One of the best sources for brazing information is a book from a bygone age "Handbook of Electron Tube and Vacuum Tehniques" by Fred Rosebury. It gives the composition of common brazing materials and helps with the selection of brazes for bulk materials.
Regularly lead-tin solder is a no-no for UHV. However, if the application is for a low temperature heat sink, indium might work. It melts at 156 deg C, has a very low vapor pressure, and wets copper when means it solders copper just fine. But watch out if other metals since indium may not wet them or may alloy with them sometime causing structural failure.

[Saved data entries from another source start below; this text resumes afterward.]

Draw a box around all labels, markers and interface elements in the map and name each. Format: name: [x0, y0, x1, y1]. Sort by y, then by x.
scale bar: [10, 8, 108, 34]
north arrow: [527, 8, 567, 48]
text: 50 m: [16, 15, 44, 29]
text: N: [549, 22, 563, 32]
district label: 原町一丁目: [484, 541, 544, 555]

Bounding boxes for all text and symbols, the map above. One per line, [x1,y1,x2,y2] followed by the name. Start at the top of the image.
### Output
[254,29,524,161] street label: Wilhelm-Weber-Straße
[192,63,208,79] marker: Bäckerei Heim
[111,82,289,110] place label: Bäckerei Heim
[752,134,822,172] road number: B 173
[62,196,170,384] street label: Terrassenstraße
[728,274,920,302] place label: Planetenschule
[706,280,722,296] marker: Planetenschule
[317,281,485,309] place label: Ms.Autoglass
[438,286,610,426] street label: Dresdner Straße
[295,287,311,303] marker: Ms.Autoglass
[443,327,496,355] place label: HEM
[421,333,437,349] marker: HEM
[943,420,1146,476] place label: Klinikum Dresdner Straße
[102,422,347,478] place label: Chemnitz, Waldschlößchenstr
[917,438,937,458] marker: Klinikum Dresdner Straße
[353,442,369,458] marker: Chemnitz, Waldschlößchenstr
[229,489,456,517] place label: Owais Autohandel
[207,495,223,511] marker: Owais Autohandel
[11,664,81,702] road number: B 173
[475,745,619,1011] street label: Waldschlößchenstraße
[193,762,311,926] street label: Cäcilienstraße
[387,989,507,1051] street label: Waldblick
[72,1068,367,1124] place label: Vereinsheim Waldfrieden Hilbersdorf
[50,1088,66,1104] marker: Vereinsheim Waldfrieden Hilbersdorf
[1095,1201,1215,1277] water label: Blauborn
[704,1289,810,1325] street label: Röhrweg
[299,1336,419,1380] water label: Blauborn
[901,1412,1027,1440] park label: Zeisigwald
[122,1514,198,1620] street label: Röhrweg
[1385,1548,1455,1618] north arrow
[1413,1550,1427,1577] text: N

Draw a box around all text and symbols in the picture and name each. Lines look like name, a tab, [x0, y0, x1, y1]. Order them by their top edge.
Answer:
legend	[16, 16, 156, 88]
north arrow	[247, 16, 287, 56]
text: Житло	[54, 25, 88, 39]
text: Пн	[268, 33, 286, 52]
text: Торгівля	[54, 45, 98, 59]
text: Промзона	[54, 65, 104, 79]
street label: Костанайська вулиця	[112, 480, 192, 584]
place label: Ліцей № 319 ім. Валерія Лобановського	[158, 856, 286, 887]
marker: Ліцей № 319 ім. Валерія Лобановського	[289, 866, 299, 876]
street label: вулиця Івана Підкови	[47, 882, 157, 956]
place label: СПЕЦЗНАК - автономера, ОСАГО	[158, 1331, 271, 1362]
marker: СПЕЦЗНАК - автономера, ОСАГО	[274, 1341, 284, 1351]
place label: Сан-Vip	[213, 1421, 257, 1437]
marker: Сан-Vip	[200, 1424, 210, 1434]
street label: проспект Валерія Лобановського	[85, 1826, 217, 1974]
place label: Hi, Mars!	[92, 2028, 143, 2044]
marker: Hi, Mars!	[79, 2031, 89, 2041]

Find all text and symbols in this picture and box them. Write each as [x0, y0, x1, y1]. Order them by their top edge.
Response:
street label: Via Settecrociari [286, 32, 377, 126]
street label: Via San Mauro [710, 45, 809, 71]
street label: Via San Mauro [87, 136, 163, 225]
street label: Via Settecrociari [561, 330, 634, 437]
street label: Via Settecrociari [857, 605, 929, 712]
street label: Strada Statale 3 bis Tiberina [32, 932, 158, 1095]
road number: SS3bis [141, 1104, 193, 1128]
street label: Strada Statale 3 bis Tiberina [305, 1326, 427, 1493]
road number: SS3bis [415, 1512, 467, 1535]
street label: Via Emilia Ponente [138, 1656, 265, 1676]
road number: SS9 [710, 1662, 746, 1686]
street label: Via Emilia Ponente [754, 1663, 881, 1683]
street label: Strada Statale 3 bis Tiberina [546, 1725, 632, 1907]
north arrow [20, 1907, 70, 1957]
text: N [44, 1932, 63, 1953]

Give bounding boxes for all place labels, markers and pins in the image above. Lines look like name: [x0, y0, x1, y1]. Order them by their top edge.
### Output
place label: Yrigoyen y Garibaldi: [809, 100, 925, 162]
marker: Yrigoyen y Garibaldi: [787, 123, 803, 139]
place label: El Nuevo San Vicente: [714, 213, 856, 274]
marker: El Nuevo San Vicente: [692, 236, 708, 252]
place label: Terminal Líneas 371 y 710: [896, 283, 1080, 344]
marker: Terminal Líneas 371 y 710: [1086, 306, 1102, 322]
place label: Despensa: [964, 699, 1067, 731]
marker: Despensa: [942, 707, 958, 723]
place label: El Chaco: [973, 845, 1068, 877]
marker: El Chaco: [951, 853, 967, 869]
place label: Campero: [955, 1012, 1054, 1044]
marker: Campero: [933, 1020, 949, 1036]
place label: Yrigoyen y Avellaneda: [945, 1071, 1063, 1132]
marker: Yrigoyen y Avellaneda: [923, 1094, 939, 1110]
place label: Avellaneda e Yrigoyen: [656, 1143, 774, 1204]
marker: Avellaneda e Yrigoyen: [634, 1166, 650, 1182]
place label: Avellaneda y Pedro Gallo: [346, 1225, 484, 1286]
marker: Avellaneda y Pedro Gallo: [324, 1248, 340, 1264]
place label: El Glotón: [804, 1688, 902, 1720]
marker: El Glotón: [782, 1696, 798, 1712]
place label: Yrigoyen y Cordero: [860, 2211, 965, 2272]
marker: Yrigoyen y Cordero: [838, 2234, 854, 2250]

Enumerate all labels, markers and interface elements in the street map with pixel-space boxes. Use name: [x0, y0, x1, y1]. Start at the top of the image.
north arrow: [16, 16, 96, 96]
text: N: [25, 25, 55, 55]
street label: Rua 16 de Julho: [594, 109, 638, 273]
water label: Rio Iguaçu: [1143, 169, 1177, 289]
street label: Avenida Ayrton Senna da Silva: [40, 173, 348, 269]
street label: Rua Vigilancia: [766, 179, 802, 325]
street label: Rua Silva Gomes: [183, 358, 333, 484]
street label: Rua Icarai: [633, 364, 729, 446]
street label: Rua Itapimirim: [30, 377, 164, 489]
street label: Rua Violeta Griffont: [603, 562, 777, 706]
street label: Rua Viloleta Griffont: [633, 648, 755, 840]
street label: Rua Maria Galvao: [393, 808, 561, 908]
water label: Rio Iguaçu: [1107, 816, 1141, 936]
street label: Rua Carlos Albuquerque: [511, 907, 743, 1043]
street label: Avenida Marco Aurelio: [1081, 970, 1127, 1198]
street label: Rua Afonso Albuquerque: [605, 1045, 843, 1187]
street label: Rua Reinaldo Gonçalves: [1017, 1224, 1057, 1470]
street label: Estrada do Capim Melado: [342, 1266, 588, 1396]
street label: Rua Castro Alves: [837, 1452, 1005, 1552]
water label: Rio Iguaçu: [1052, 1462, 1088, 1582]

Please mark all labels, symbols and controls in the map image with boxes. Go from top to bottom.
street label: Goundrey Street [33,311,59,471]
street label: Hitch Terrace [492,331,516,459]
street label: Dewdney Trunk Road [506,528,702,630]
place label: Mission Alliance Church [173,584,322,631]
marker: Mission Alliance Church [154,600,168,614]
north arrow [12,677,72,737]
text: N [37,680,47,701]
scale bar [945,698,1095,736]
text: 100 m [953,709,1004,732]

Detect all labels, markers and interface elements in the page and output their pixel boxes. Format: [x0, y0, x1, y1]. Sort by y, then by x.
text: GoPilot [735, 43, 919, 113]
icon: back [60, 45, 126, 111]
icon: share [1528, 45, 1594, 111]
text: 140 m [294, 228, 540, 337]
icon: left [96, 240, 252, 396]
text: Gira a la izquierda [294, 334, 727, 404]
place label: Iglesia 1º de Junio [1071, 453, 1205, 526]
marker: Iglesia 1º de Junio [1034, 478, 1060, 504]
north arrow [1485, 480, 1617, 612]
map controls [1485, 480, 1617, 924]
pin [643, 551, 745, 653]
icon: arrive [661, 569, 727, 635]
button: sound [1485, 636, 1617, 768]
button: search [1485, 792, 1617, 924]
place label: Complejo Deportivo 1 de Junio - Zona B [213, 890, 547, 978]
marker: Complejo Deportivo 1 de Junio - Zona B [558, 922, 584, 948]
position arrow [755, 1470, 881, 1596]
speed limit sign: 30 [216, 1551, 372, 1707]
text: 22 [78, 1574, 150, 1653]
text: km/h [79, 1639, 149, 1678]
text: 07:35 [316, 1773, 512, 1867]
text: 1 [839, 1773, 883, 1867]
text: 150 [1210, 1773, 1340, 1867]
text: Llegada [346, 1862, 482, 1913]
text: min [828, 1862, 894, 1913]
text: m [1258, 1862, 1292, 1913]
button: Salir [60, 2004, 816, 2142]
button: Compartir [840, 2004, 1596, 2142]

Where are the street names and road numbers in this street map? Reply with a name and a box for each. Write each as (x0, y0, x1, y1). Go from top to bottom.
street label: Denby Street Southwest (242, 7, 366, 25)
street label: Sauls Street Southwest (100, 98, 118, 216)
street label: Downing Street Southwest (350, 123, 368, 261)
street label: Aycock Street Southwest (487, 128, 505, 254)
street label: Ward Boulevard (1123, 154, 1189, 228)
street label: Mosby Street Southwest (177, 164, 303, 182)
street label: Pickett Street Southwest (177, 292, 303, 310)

When I cycle my 240V heater block between 10E-3 Torr and atmosphere the wires arc. Why?
February 17, 2012
If you are not familiar with Paschen’s Law, read http://en.wikipedia.org/wiki/Paschen%27s_law It shows how a gas’s breakdown voltage is high at low pressures and at near-atmospheric pressures, but in the middle is very iffy. The chart is a bit weird to use since the x-axis is pressure x distance between surfaces at different potentials, presumably between the 240 V live wire and the neutral wire or any grounded surface.
In this case there's an additional complication since 240VAC is the rms value and the peak voltage will be (if I recall my AC stuff correctly) 240/0.707 or 340 volts
What is a 'virtual leak'?
February 10, 2012
A virtual leak is any volume that will reach atmospheric pressure when the vessel is vented but has an extremely low gas conductance to the vacuum vessel. The classic example is a blind tapped hole. The conical shape at the bottom (created by the drill bit) has a relatively large volume.
If a regular bolt is used, the gas conductance path up the mated threads to the vacuum vessel is so low that, under high vacuum, gas leaks out very slowly. This adds to what is called the vessel's 'gas load'.
For a chamber with a fixed 'effective pumping speed' (and most are) the gas load determines the base pressure. Double the gas load and the base pressure doubles and few vacuum users are happy with that.